I ran across an intriguing columnist today who described in plain language (not analyst-speak) the real story of gasoline prices–it’s not market forces, and it’s not global unrest or even demand. The article is in the Traverse City Record Eagle, a little paper in the most frozen part of Michigan. It prompted me to call the the writer, Stephen Sutherland, and it turns out he spent 30 years in the oil business, mostly on the marketing end. That time in the trenches honed his bull—- meter. To wit:
"I’m starting to believe that the major oil companies have a new
"creative profits" division. One week the economic fundamentals are
back, and the next the fundamentals are out the window, replaced with
some new fairy tale. …
"For decades we’ve all heard certain information to get us to
believe in the law of supply and demand, or two plus two will always
equal four. We have all grown to expect that if supply is low and
demand is high that prices will go up, or conversely that if supply was
high and demand was low, the prices would fall. That seemed to be the
truth, the whole truth, and nothing but the truth for many decades.

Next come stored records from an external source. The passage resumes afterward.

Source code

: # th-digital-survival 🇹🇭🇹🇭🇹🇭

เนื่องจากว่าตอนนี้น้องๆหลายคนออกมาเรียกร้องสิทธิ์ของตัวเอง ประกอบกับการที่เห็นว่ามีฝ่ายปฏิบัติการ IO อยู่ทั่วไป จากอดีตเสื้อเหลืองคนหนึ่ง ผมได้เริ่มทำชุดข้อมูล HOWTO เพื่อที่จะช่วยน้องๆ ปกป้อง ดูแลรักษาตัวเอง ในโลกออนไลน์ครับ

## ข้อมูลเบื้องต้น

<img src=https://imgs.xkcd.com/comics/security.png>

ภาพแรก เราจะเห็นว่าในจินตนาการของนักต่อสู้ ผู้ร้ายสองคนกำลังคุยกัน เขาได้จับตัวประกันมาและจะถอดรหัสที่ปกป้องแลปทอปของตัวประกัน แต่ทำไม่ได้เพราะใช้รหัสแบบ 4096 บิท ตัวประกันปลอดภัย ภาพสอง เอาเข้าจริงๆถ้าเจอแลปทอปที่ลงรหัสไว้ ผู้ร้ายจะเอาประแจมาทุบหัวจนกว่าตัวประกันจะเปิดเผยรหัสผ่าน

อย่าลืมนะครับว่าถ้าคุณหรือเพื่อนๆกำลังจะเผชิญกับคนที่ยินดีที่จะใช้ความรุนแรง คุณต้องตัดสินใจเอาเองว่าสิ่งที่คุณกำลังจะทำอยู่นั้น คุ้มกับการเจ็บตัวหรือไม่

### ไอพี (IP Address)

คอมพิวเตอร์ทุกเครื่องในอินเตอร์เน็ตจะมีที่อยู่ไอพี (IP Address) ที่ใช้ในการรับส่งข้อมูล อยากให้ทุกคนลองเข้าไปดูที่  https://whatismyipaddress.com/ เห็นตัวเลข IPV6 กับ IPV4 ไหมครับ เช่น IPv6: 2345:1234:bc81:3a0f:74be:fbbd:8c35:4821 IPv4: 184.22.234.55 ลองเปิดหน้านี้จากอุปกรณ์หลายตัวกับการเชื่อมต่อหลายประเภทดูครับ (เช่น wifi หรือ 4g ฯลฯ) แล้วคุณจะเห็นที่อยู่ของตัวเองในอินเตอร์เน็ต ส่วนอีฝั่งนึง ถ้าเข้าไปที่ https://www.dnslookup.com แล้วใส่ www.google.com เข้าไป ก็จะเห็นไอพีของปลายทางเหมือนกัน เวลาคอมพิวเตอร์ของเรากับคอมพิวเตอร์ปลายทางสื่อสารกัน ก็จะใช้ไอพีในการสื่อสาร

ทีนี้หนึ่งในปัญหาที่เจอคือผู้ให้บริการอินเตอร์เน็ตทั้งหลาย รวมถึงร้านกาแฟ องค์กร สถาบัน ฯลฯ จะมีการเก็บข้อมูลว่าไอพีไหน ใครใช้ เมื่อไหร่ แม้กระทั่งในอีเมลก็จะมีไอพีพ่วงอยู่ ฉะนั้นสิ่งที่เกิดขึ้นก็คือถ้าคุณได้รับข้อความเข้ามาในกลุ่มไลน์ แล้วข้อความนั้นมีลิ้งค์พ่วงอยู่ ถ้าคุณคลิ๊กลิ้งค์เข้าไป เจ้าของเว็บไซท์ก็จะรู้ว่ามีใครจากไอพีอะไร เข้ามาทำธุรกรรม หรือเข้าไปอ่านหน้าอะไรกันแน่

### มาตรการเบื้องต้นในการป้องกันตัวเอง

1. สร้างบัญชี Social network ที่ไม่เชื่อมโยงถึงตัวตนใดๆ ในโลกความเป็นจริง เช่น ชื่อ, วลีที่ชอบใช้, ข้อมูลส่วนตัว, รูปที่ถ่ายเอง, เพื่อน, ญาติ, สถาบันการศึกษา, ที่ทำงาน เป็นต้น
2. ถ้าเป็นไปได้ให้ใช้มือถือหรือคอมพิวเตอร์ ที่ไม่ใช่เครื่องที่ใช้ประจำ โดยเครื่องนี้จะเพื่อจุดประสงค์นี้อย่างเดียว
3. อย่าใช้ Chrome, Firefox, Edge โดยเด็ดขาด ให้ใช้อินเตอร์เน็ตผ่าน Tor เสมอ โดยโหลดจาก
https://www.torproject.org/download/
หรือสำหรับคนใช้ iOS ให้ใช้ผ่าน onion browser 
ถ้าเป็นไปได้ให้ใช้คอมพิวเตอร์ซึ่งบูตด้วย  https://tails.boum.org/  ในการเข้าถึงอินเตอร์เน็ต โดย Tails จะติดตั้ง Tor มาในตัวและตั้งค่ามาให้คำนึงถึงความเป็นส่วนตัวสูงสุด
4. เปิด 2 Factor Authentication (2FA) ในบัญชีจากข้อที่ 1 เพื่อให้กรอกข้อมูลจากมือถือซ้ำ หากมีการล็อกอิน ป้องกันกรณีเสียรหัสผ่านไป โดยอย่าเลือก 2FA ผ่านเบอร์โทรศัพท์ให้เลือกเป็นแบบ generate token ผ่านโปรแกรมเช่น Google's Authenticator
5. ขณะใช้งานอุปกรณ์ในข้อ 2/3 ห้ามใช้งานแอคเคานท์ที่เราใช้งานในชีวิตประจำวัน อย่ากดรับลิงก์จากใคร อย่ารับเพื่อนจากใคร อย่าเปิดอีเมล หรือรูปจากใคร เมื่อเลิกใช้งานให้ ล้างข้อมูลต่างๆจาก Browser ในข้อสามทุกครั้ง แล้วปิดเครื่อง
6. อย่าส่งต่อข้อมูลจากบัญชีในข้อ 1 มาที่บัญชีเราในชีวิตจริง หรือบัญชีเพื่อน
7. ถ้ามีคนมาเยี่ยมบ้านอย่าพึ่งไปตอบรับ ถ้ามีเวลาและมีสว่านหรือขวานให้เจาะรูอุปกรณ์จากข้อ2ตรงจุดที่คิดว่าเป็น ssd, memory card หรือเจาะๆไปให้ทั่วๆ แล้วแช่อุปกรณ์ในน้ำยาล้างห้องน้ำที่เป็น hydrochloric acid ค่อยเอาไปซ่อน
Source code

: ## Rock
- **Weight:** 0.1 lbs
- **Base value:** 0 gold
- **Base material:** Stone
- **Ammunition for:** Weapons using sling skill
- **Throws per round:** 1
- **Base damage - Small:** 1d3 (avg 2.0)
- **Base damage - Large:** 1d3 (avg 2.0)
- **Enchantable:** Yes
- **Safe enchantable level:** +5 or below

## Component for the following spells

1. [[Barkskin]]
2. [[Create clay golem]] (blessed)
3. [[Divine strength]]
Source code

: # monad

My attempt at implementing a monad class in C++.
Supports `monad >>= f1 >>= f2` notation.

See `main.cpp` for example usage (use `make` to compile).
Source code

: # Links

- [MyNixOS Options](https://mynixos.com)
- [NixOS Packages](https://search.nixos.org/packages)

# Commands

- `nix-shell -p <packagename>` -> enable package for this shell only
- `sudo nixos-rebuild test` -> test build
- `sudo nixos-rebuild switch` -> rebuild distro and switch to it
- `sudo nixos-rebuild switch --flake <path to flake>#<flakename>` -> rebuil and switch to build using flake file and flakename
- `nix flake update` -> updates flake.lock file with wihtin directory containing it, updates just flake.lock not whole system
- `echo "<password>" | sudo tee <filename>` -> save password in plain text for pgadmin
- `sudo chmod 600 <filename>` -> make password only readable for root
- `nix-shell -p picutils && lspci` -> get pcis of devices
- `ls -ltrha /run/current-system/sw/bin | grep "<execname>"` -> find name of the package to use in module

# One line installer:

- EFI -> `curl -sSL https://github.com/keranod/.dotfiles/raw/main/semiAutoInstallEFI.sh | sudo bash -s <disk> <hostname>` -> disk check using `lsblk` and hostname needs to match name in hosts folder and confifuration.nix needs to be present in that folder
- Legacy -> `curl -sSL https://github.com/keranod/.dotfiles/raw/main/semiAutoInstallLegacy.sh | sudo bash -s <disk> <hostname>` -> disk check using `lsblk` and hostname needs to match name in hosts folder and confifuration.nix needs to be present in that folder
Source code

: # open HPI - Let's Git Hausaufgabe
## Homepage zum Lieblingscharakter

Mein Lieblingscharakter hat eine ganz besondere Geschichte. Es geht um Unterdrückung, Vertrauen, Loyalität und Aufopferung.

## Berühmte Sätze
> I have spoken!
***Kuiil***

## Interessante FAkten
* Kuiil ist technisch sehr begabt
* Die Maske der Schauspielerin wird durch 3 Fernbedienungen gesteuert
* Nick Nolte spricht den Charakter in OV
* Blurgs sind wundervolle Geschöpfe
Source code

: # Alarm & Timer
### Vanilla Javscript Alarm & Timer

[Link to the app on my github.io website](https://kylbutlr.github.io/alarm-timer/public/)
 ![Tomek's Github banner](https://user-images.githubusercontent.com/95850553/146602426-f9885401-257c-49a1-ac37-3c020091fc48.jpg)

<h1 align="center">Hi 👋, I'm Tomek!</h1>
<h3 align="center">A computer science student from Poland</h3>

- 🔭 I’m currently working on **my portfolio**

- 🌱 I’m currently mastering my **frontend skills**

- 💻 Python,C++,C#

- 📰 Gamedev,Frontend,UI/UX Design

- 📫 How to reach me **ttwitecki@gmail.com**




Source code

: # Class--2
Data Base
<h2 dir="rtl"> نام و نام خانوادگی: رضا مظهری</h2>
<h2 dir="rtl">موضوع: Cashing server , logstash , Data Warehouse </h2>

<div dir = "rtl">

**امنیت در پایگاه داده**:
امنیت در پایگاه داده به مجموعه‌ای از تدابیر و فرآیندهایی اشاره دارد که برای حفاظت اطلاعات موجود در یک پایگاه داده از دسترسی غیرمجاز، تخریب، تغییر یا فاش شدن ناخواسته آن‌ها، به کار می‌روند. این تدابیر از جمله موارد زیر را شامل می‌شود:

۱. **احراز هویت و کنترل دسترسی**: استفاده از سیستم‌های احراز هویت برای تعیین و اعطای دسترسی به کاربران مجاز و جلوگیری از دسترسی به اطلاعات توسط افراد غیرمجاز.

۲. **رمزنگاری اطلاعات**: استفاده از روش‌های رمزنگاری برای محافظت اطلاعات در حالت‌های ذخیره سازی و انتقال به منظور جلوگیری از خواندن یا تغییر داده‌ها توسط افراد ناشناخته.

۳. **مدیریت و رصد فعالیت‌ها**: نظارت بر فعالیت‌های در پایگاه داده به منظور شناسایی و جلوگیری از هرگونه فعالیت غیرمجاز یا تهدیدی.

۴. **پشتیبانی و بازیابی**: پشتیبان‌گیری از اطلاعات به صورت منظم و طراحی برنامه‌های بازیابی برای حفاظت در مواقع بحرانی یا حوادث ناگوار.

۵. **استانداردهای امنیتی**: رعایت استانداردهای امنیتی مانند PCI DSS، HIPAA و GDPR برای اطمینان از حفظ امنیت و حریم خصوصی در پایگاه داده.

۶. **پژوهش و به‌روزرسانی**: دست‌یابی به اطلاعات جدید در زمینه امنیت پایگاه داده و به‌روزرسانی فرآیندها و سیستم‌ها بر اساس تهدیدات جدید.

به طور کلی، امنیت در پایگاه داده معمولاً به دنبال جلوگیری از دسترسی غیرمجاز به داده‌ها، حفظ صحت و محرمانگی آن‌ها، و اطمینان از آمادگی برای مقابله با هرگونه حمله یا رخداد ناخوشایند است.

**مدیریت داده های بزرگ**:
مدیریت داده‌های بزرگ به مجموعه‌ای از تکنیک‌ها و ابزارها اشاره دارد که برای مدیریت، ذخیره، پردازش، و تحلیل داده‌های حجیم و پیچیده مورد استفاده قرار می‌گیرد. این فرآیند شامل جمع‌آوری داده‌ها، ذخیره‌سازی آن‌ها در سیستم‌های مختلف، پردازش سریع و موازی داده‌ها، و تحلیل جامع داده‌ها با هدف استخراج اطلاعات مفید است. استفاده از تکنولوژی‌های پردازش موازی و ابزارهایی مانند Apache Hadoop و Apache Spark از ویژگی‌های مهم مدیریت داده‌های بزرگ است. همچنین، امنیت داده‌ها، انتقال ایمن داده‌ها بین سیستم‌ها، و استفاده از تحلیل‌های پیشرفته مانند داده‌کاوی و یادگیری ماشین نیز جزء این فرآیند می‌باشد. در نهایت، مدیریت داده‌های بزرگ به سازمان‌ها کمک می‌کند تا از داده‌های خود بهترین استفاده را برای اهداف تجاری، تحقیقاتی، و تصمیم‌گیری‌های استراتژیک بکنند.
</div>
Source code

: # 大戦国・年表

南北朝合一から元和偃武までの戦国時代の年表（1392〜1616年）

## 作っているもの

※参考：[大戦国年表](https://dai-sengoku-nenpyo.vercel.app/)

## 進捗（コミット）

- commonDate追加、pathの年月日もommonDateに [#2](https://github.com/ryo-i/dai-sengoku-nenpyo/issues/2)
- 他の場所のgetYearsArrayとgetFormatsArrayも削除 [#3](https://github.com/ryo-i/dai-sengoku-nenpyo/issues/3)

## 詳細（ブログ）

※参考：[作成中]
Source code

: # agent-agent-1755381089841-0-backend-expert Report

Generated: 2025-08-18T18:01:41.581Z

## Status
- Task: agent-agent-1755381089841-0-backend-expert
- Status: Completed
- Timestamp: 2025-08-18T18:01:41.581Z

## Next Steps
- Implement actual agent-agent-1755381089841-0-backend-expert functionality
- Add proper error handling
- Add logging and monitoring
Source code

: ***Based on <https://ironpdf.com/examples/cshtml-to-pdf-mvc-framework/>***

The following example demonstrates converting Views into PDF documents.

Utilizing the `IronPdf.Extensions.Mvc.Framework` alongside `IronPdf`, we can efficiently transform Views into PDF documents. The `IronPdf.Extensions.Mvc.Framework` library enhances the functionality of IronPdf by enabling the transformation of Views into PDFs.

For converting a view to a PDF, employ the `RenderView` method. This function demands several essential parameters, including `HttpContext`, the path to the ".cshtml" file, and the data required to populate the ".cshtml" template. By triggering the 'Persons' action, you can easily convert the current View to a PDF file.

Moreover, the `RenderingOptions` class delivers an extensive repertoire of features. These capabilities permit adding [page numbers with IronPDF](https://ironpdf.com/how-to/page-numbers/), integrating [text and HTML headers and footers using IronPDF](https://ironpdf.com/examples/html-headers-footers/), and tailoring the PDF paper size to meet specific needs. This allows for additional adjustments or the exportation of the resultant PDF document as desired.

"But somewhere over the past couple years, things have changed. While
supply and demand still exist, someone has been messing with the
formula, and two plus two equals four is no longer the whole truth. …
"Although the information from the local and national media is
basically true, their conclusions are very wrong. No, I’m not claiming
to be smarter. I just look deeper and follow the money.
"The [oil company] majors have been posting record profits for many quarters now.
This did not happen when supply and demand was the truth, the whole
truth and nothing but the truth."
Oil companies think the regular folks are fooled by their blather about Venezuelan politics and Chinese demand for oil as an excuse for record prices, record profits. Not always, and not in Traverse City.